Toda esta indiferencia por explorar y explotar la fuente de creatividad humana, ha cercenado del hombre el poder transmitir en sus propias invenciones una parte de su humanidad. Toda creación carente de esta sustancia particular se vuelve frívola y no responde a una necesidad auténtica.
El hombre actual por el contrario, deposita su atención en datos volátiles, en el banal y efímero entretenimiento producto de algoritmos que encapsulan la posibilidad de romper barreras de conocimiento. Se vuelve presa fácil de contenidos preseleccionados por una tecnología que va expandiendo sus dominios al costo de nuestra propia deshumanización.
La distorsión de la realidad y la información
La información en la era digital se ha catapultado con un poderío determinante. El poder del relato en la batalla cultural que se libra hoy en día toma la misma relevancia que cualquier acción bélica en medio de una guerra. La capacidad de poder sugestionar el pensamiento colectivo buscando instalar realidades paralelas puede direccionar el desarrollo de un mundo cada vez más polarizado.
Las grandes batallas se libran en los portales digitales, tergiversando la realidad sin poder tener la certeza de culpables e inocentes. La IA entra en medio de este escenario para profundizar en esta crisis con su gran capacidad de generar contenidos con una temible rapidez y exactitud.
Este sistema de automatización inteligente ofrece el poder de crear cualquier contenido ficticio, ya sean imágenes o videos, pudiendo así difundirse hechos inexistentes, volcando a favor o en contra al tribunal inquisidor moderno llamado "opinión pública". Los detalles casi imperceptibles en la falsedad del contenido generado por esta inteligencia deben alarmarnos. No ser capaces de discernir lo real de lo falso fortalece el modismo de subjetivizar aquellas verdades que producto de pactos y acuerdos sociales fueron forjados.
El retorno filosófico
Este dominio de la ciencia positivista y la tecnología han profundizado los problemas espirituales que padece el hombre de esta era, dejando un vacío que ni la religión u otros credos son capaces de llenar. Como consecuencia de este quiebre, el individuo busca un sostén que le permita mantenerse a flote y poder seguir remando en su existencia.
El confesionario sacerdotal y el placebo de los psicólogos ya no logran contener la desesperación que se experimenta en estos tiempos. Y es así como el hombre en su urgente necesidad de aferrarse en su lucha, encuentra en la IA un compañero que lo abstrae de los pesares del mundo real y lo introduce en el ficticio mundo virtual.

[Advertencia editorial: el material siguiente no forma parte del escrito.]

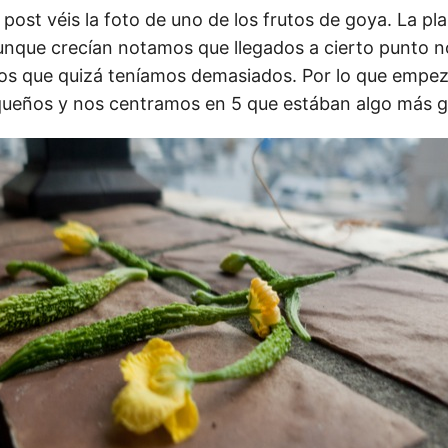
ost véis la foto de uno de los frutos de goya. La pl
nque crecían notamos que llegados a cierto punto n
os que quizá teníamos demasiados. Por lo que empe
queños y nos centramos en 5 que estában algo más 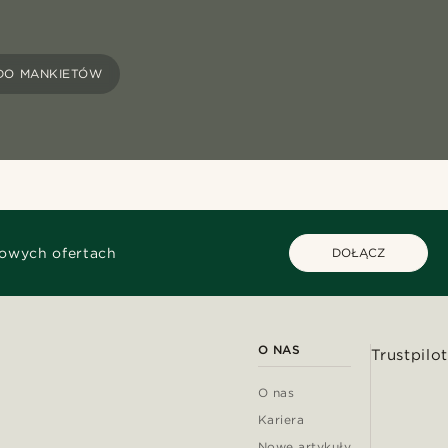
 DO MANKIETÓW
kowych ofertach
DOŁĄCZ
O NAS
Trustpilot
O nas
Kariera
Nowe artykuły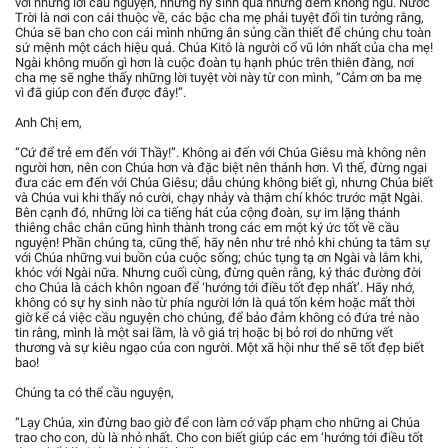
với những lời cầu nguyện, những hy sinh qua những đêm không ngủ. Nước
Trời là nơi con cái thuộc về, các bậc cha mẹ phải tuyệt đối tin tưởng rằng,
Chúa sẽ ban cho con cái mình những ân sủng cần thiết để chúng chu toàn
sứ mệnh một cách hiệu quả. Chúa Kitô là người cổ vũ lớn nhất của cha mẹ!
Ngài không muốn gì hơn là cuộc đoàn tụ hạnh phúc trên thiên đàng, nơi
cha mẹ sẽ nghe thấy những lời tuyệt vời này từ con mình, “Cảm ơn ba mẹ
vì đã giúp con đến được đây!”.
Anh Chị em,
“Cứ để trẻ em đến với Thầy!”. Không ai đến với Chúa Giêsu mà không nên
người hơn, nên con Chúa hơn và đặc biệt nên thánh hơn. Vì thế, đừng ngại
đưa các em đến với Chúa Giêsu; dẫu chúng không biết gì, nhưng Chúa biết
và Chúa vui khi thấy nó cười, chạy nhảy và thậm chí khóc trước mặt Ngài.
Bên cạnh đó, những lời ca tiếng hát của cộng đoàn, sự im lặng thánh
thiêng chắc chắn cũng hình thành trong các em một ký ức tốt về cầu
nguyện! Phần chúng ta, cũng thế, hãy nên như trẻ nhỏ khi chúng ta tâm sự
với Chúa những vui buồn của cuộc sống; chúc tụng tạ ơn Ngài và lắm khi,
khóc với Ngài nữa. Nhưng cuối cùng, đừng quên rằng, ký thác đường đời
cho Chúa là cách khôn ngoan để ‘hướng tới điều tốt đẹp nhất’. Hãy nhớ,
không có sự hy sinh nào từ phía người lớn là quá tốn kém hoặc mất thời
giờ kể cả việc cầu nguyện cho chúng, để bảo đảm không có đứa trẻ nào
tin rằng, mình là một sai lầm, là vô giá trị hoặc bị bỏ rơi do những vết
thương và sự kiêu ngạo của con người. Một xã hội như thế sẽ tốt đẹp biết
bao!
Chúng ta có thể cầu nguyện,
“Lạy Chúa, xin đừng bao giờ để con làm cớ vấp phạm cho những ai Chúa
trao cho con, dù là nhỏ nhất. Cho con biết giúp các em ‘hướng tới điều tốt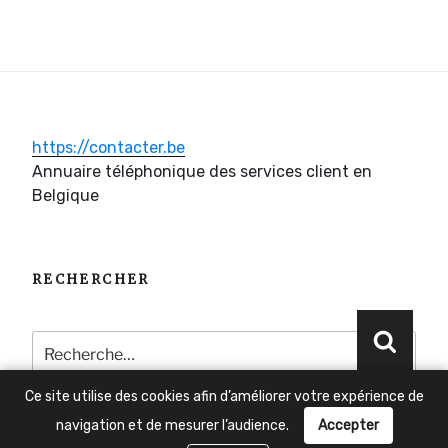
https://contacter.be
Annuaire téléphonique des services client en
Belgique
RECHERCHER
Recherche
Reche
pour
:
Ce site utilise des cookies afin d’améliorer votre expérience de
navigation et de mesurer l’audience.
Accepter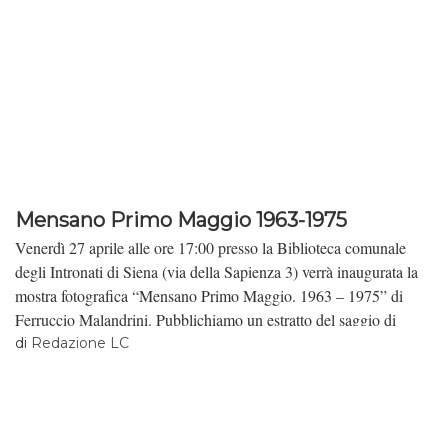
Mensano Primo Maggio 1963-1975
Venerdì 27 aprile alle ore 17:00 presso la Biblioteca comunale
degli Intronati di Siena (via della Sapienza 3) verrà inaugurata la
mostra fotografica “Mensano Primo Maggio. 1963 – 1975” di
Ferruccio Malandrini. Pubblichiamo un estratto del saggio di
Maria Luisa Meoni, Ritualità, coscienza politica e memoria
di
Redazione LC
sociale, contenuto nel catalogo della mostra.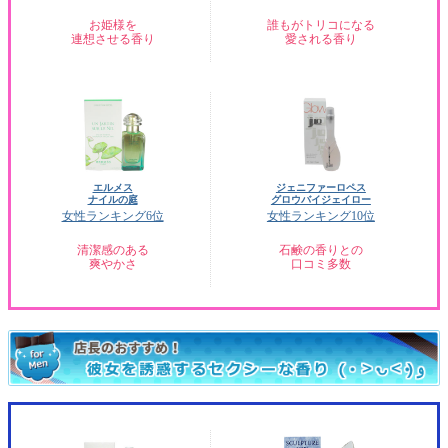
お姫様を
誰もがトリコになる
連想させる香り
愛される香り
エルメス
ジェニファーロペス
ナイルの庭
グロウバイジェイロー
女性ランキング6位
女性ランキング10位
清潔感のある
石鹸の香りとの
爽やかさ
口コミ多数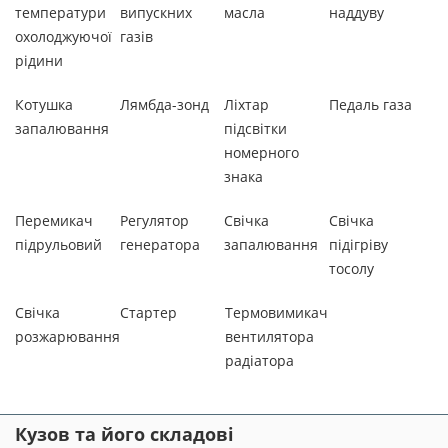
температури
випускних
масла
наддуву
охолоджуючої
газів
рідини
Котушка
Лямбда-зонд
Ліхтар
Педаль газа
запалювання
підсвітки
номерного
знака
Перемикач
Регулятор
Свічка
Свічка
підрульовий
генератора
запалювання
підігріву
тосолу
Свічка
Стартер
Термовимикач
розжарювання
вентилятора
радіатора
Кузов та його складові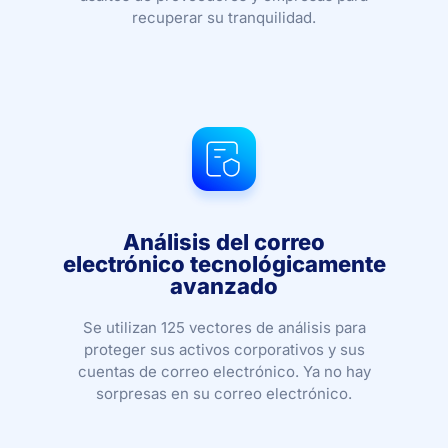
recuperar su tranquilidad.
Análisis del correo
electrónico tecnológicamente
avanzado
Se utilizan 125 vectores de análisis para
proteger sus activos corporativos y sus
cuentas de correo electrónico. Ya no hay
sorpresas en su correo electrónico.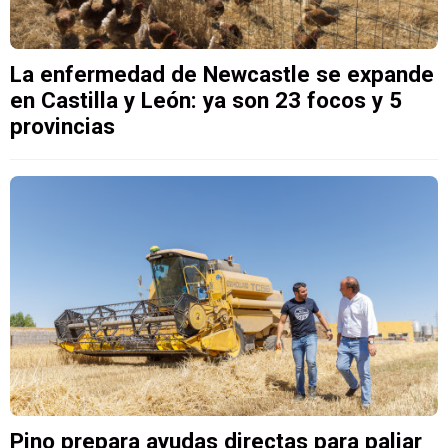
La enfermedad de Newcastle se expande
en Castilla y León: ya son 23 focos y 5
provincias
Pino prepara ayudas directas para paliar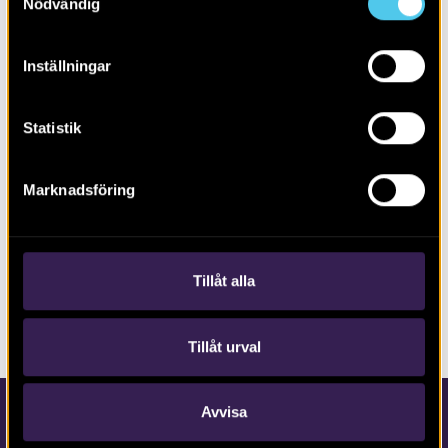
Nödvändig
Inställningar
Statistik
Marknadsföring
RAPPORT 2014:170
Boplats Askim 298 i Göteborg
Tillåt alla
Tillåt urval
Avvisa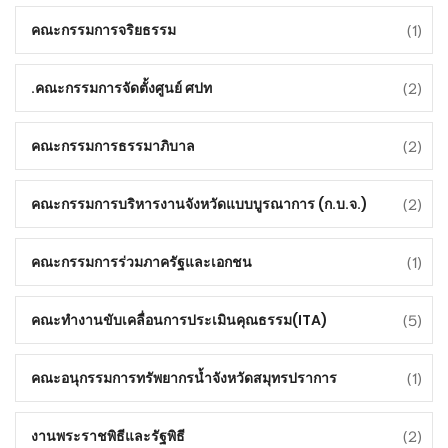
(1)
คณะกรรมการจริยธรรม
(2)
คณะกรรมการจัดตั้งศูนย์ ศปท.
(2)
คณะกรรมการธรรมาภิบาล
(2)
คณะกรรมการบริหารงานจังหวัดแบบบูรณาการ (ก.บ.จ.)
(1)
คณะกรรมการร่วมภาครัฐและเอกชน
(5)
คณะทำงานขับเคลื่อนการประเมินคุณธรรม(ITA)
(1)
คณะอนุกรรมการทรัพยากรน้ำจังหวัดสมุทรปราการ
(2)
งานพระราชพิธีและรัฐพิธี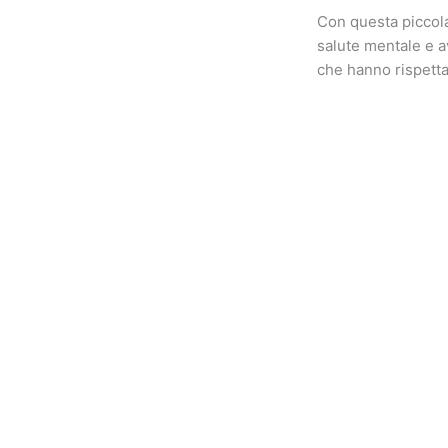
Con questa piccola
salute mentale e av
che hanno rispett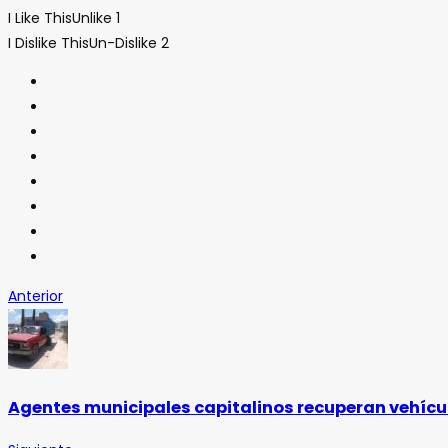
I Like This
Unlike
1
I Dislike This
Un-Dislike
2
Anterior
Agentes municipales capitalinos recuperan vehícul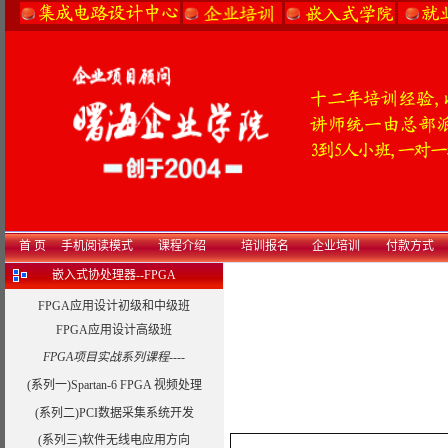
首 页
手机阅读模式
课程介绍
培训报名
企业培训
付款方式
嵌入式协处理器--FPGA
FPGA应用设计初级和中级班
FPGA应用设计高级班
FPGA项目实战系列课程----
(系列一)Spartan-6 FPGA 视频处理
(系列二)PCI数据采集系统开发
(系列三)软件无线电应用方向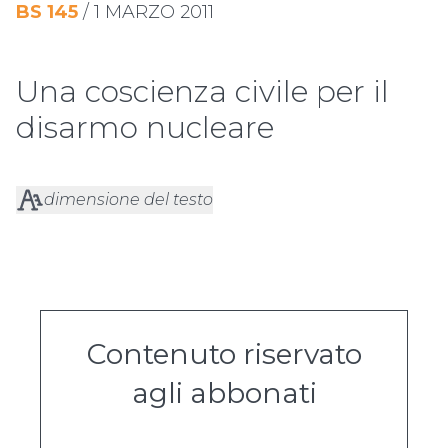
BS
145
/
1 MARZO 2011
Una coscienza civile per il
disarmo nucleare
dimensione del testo
Contenuto riservato
agli abbonati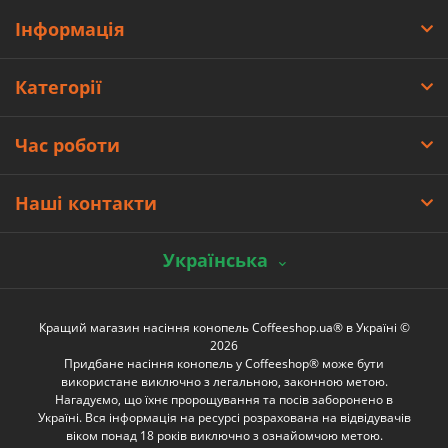
Інформація
Категорії
Час роботи
Наші контакти
Українська
Кращий магазин насіння конопель Coffeeshop.ua® в Україні ©
2026
Придбане насіння конопель у Coffeeshop® може бути
використане виключно з легальною, законною метою.
Нагадуємо, що їхнє пророщування та посів заборонено в
Україні. Вся інформація на ресурсі розрахована на відвідувачів
віком понад 18 років виключно з ознайомчою метою.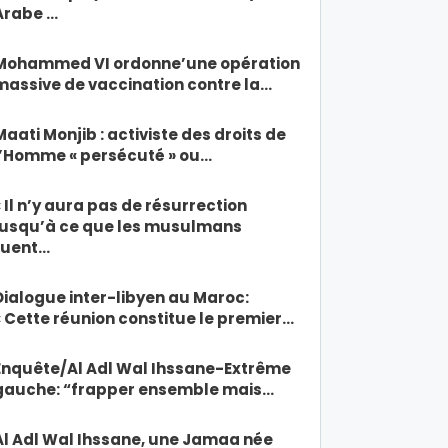
Arabe …
Mohammed VI ordonne’une opération
massive de vaccination contre la…
Maati Monjib : activiste des droits de
l’Homme « persécuté » ou…
« Il n’y aura pas de résurrection
jusqu’à ce que les musulmans
tuent…
Dialogue inter-libyen au Maroc:
« Cette réunion constitue le premier…
Enquête/Al Adl Wal Ihssane-Extrême
gauche: “frapper ensemble mais…
Al Adl Wal Ihssane, une Jamaa née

En naciones como Japón y en otras latitudes, hombres y mujeres han decidido entablar relaciones y vínculos sentimentales con máquinas inteligentes. El escenario parece surrealista, pero es una realidad concreta de cómo el ser humano va volviéndose prescindible incluso en aspectos inherentes a su especie. El animal social aristotélico y el contrato de Rousseau pasan a ser letra muerta.
Un mundo ensamblado a lo digital con individuos siervos de la tecno necesita con urgencia una guía, que en su frío extravío pueda recordarle el fuego abrazador de sus orígenes. El hombre necesita despertar de su letargo para recordarse a sí mismo quién es. Y es aquí donde la vilipendiada Filosofía puede emerger como en sus siglos dorados para volver a rescatar al ser humano del oscuro abismo de deshumanización donde yace. Así fungirá de Virgilio, guiando al hombre y recorriendo al lado suyo en el infierno dantesco donde sucumbe el mundo actual.
La madre Filosofía tal vez sea nuestra última esperanza en la búsqueda de salvación de una generación huérfana de reflexión y pensamiento crítico, que peligra seriamente con ser testigo de la inminente aniquilación del factor humano.